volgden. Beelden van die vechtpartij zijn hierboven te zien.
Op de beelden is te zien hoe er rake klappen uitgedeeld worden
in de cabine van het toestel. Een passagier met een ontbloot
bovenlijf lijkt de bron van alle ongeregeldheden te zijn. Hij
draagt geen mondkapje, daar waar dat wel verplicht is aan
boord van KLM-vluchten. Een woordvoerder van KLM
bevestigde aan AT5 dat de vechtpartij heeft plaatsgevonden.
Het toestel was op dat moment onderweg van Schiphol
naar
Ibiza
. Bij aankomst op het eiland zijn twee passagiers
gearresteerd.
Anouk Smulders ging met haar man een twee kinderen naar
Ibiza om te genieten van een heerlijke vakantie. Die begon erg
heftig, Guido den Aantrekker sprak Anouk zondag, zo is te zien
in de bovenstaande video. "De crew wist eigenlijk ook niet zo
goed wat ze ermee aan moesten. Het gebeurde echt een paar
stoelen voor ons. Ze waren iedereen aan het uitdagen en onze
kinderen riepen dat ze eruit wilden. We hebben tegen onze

• **What is expected**: Show each line in the data where the string "twee" appears.

• **Exercise output**:
. Bij aankomst op het eiland zijn twee passagiers
Anouk Smulders ging met haar man een twee kinderen naar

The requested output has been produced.